**To do:**
Lines from the one containing "Alpine Floor" through the final line of the data, restated word for word and free of pictures, make up the whole answer.
** Task data follows **
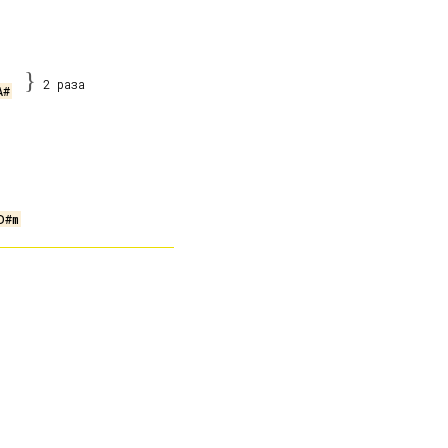
}
2 раза
A#
D#m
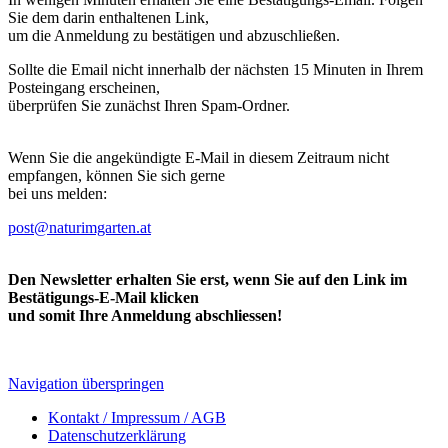
Sie dem darin enthaltenen Link,
um die Anmeldung zu bestätigen und abzuschließen.
Sollte die Email nicht innerhalb der nächsten 15 Minuten in Ihrem
Posteingang erscheinen,
überprüfen Sie zunächst Ihren Spam-Ordner.
Wenn Sie die angekündigte E-Mail in diesem Zeitraum nicht
empfangen, können Sie sich gerne
bei uns melden:
post@naturimgarten.at
Den Newsletter erhalten Sie erst, wenn Sie auf den Link im
Bestätigungs-E-Mail klicken
und somit Ihre Anmeldung abschliessen!
Navigation überspringen
Kontakt / Impressum / AGB
Datenschutzerklärung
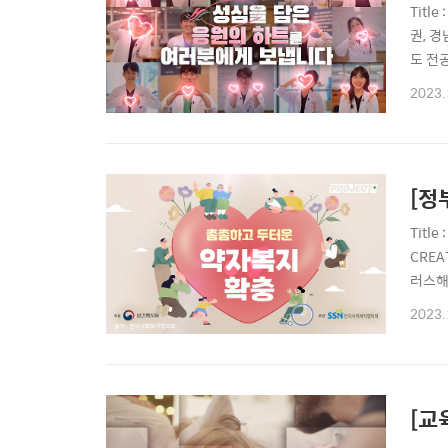
Titl
권, 경
도 전공
전공의 
2023.
MARK
[정
Titl
CREA
러스해 드
proje
2023.
[교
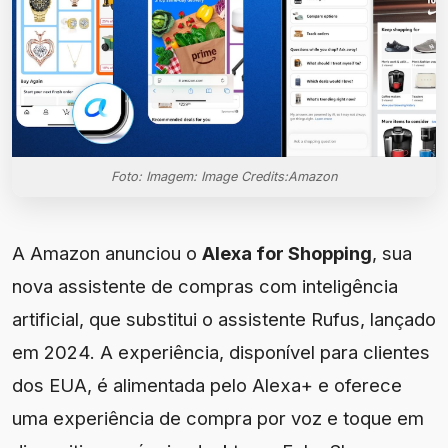
Foto: Imagem: Image Credits:Amazon
A Amazon anunciou o
Alexa for Shopping
, sua
nova assistente de compras com inteligência
artificial, que substitui o assistente Rufus, lançado
em 2024. A experiência, disponível para clientes
dos EUA, é alimentada pelo Alexa+ e oferece
uma experiência de compra por voz e toque em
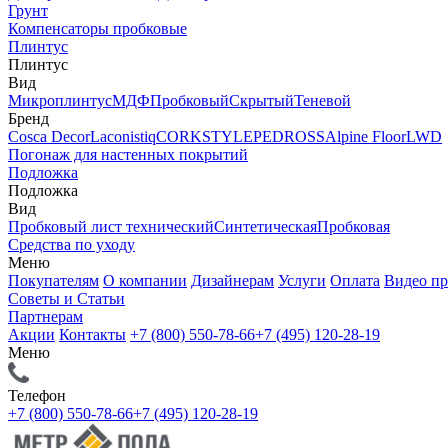
Грунт
Компенсаторы пробковые
Плинтус
Плинтус
Вид
Микроплинтус
МДФ
Пробковый
Скрытый
Теневой
Бренд
Cosca Decor
Laconistiq
CORKSTYLE
PEDROSS
Alpine Floor
LWD
Погонаж для настенных покрытий
Подложка
Подложка
Вид
Пробковый лист технический
Синтетическая
Пробковая
Средства по уходу
Меню
Покупателям
О компании
Дизайнерам
Услуги
Оплата
Видео п
Советы и Статьи
Партнерам
Акции
Контакты
+7 (800) 550-78-66
+7 (495) 120-28-19
Меню
Телефон
+7 (800) 550-78-66
+7 (495) 120-28-19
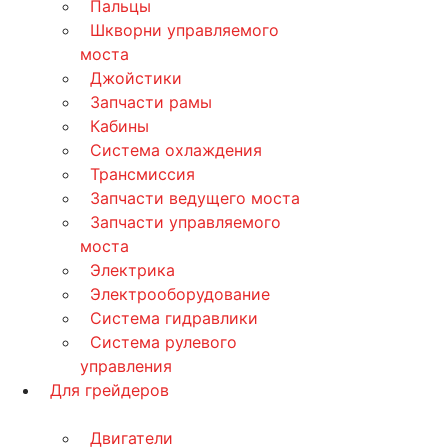
Пальцы
Шкворни управляемого
моста
Джойстики
Запчасти рамы
Кабины
Система охлаждения
Трансмиссия
Запчасти ведущего моста
Запчасти управляемого
моста
Электрика
Электрооборудование
Система гидравлики
Система рулевого
управления
Для грейдеров
Двигатели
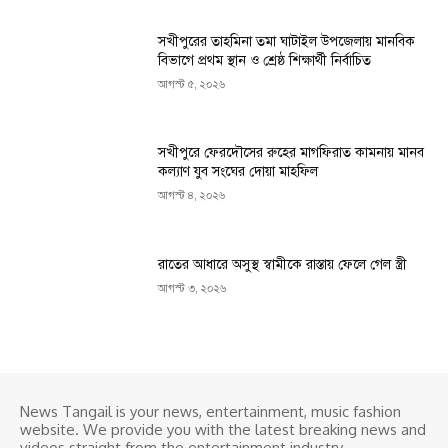
সখীপুরের তাহমিনা তমা ঘাটাইল উপজেলায় মানবিক
বিভাগে প্রথম স্থান ও শ্রেষ্ঠ শিক্ষার্থী নির্বাচিত
আগস্ট ৫, ২০২৬
সখীপুরে ফেরদৌসের রুহের মাগফিরাত কামনায় মানব
কল্যাণ যুব সংঘের দোয়া মাহফিল
আগস্ট ৪, ২০২৬
রাতের আধারে অসুস্থ স্বামীকে রাস্তায় ফেলে গেল স্ত্রী
আগস্ট ৩, ২০২৬
News Tangail is your news, entertainment, music fashion
website. We provide you with the latest breaking news and
videos straight from the entertainment industry.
** End of Task data **
**Output below:**
Alpine Floor
LWD
Погонаж для настенных покрытий
Подложка
Подложка
Вид
Пробковый лист технический
Синтетическая
Пробковая
Средства по уходу
Меню
Покупателям
О компании
Дизайнерам
Услуги
Оплата
Видео п
Советы и Статьи
Партнерам
Акции
Контакты
+7 (800) 550-78-66
+7 (495) 120-28-19
Меню
Телефон
+7 (800) 550-78-66
+7 (495) 120-28-19
Пальцы
Шкворни управляемого
моста
Джойстики
Запчасти рамы
Кабины
Система охлаждения
Трансмиссия
Запчасти ведущего моста
Запчасти управляемого
моста
Электрика
Электрооборудование
Система гидравлики
Система рулевого
управления
Для грейдеров
Двигатели
সখীপুরের তাহমিনা তমা ঘাটাইল উপজেলায় মানবিক
বিভাগে প্রথম স্থান ও শ্রেষ্ঠ শিক্ষার্থী নির্বাচিত
আগস্ট ৫, ২০২৬
সখীপুরে ফেরদৌসের রুহের মাগফিরাত কামনায় মানব
কল্যাণ যুব সংঘের দোয়া মাহফিল
আগস্ট ৪, ২০২৬
রাতের আধারে অসুস্থ স্বামীকে রাস্তায় ফেলে গেল স্ত্রী
আগস্ট ৩, ২০২৬
News Tangail is your news, entertainment, music fashion
website. We provide you with the latest breaking news and
videos straight from the entertainment industry.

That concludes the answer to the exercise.